The ACIS aims to promote teaching and research in the field of Italian Studies throughout Australasia. It awards the Publication Prize every two years and celebrates a significant contribution to knowledge by an Australasian researcher in the field of Italian Studies.
Dr Pattenden said it was a “great honour” to win the prestigious prize.
The Established Scholar Publication Prize recognised Dr Pattenden’s study titled ‘Papal Rome in Lockdown: Proximities, Temporalities and Emotions during the Im/mobility of the Conclave’, published in I Tatti Studies in the Italian Renaissance.
Dr Pattenden’s award-winning journal article explored parallels between the experience of isolation experienced during the COVID pandemic and diverse historical settings, including the papal conclave.
“I wanted to show how the issues that faced us in the pandemic were not new,” Dr Pattenden said.

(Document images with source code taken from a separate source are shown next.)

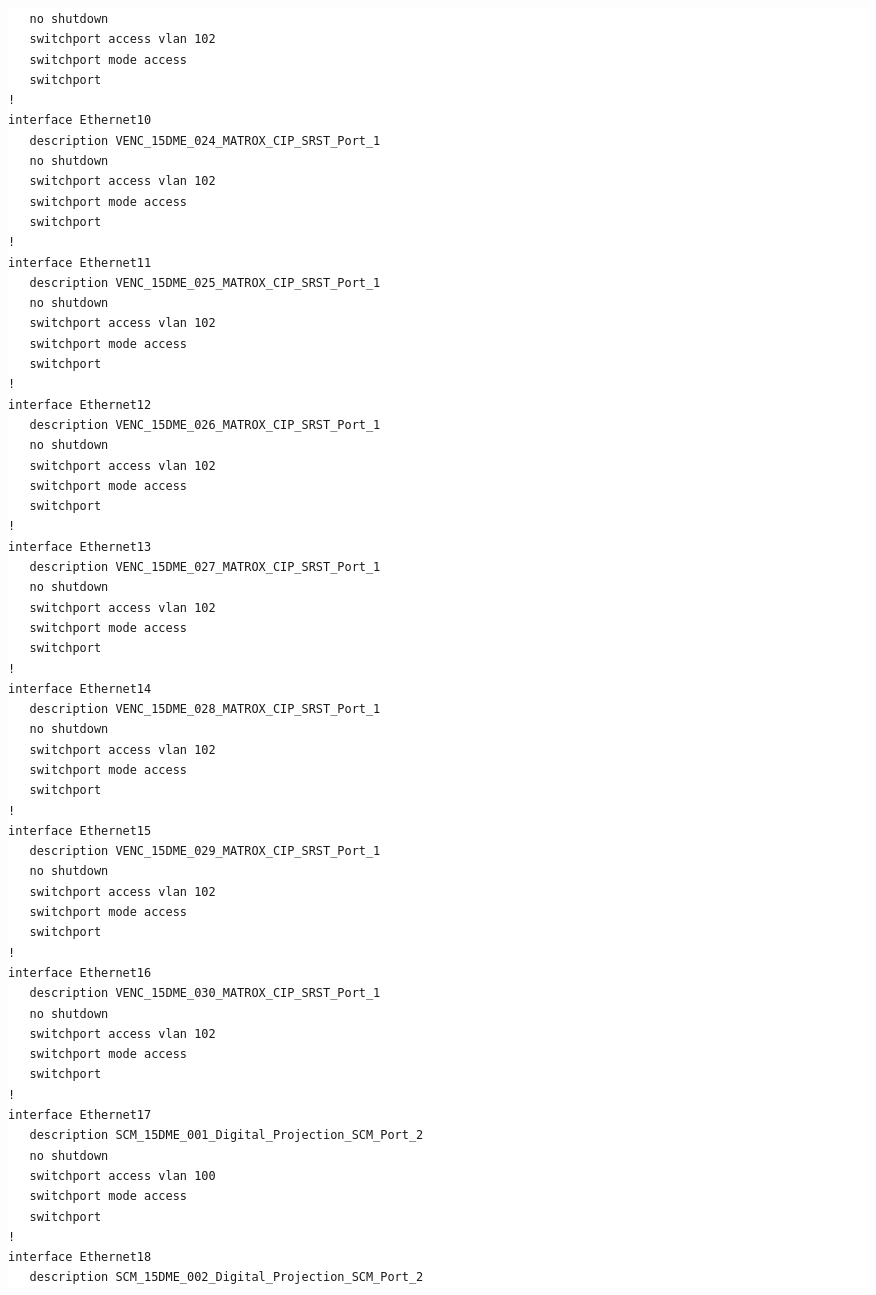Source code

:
 ```eos
   no shutdown
   switchport access vlan 102
   switchport mode access
   switchport
!
interface Ethernet10
   description VENC_15DME_024_MATROX_CIP_SRST_Port_1
   no shutdown
   switchport access vlan 102
   switchport mode access
   switchport
!
interface Ethernet11
   description VENC_15DME_025_MATROX_CIP_SRST_Port_1
   no shutdown
   switchport access vlan 102
   switchport mode access
   switchport
!
interface Ethernet12
   description VENC_15DME_026_MATROX_CIP_SRST_Port_1
   no shutdown
   switchport access vlan 102
   switchport mode access
   switchport
!
interface Ethernet13
   description VENC_15DME_027_MATROX_CIP_SRST_Port_1
   no shutdown
   switchport access vlan 102
   switchport mode access
   switchport
!
interface Ethernet14
   description VENC_15DME_028_MATROX_CIP_SRST_Port_1
   no shutdown
   switchport access vlan 102
   switchport mode access
   switchport
!
interface Ethernet15
   description VENC_15DME_029_MATROX_CIP_SRST_Port_1
   no shutdown
   switchport access vlan 102
   switchport mode access
   switchport
!
interface Ethernet16
   description VENC_15DME_030_MATROX_CIP_SRST_Port_1
   no shutdown
   switchport access vlan 102
   switchport mode access
   switchport
!
interface Ethernet17
   description SCM_15DME_001_Digital_Projection_SCM_Port_2
   no shutdown
   switchport access vlan 100
   switchport mode access
   switchport
!
interface Ethernet18
   description SCM_15DME_002_Digital_Projection_SCM_Port_2
```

“I drew from my own work on the papal conclave to show how people coped with emotional isolation and discomfort during the lockdown it necessarily imposed.”
The article was based on original research using sources in Italian, Latin, and Spanish in the Vatican and other archives.
It drew on letters and eyewitness accounts including diaries, political treatises and material inventories.
The ACIS Publication Prize adjudicators praised Dr Pattenden’s article as “insightful and beautifully written”.
“This article was deliciously relevant to the themes of pandemic and emotional response,” according to the judging panel.
“Dr Pattenden’s ability to combine microdetail – the smell of the latrine, the sleeping arrangements – with the broad implications of confinement is quite exceptional.”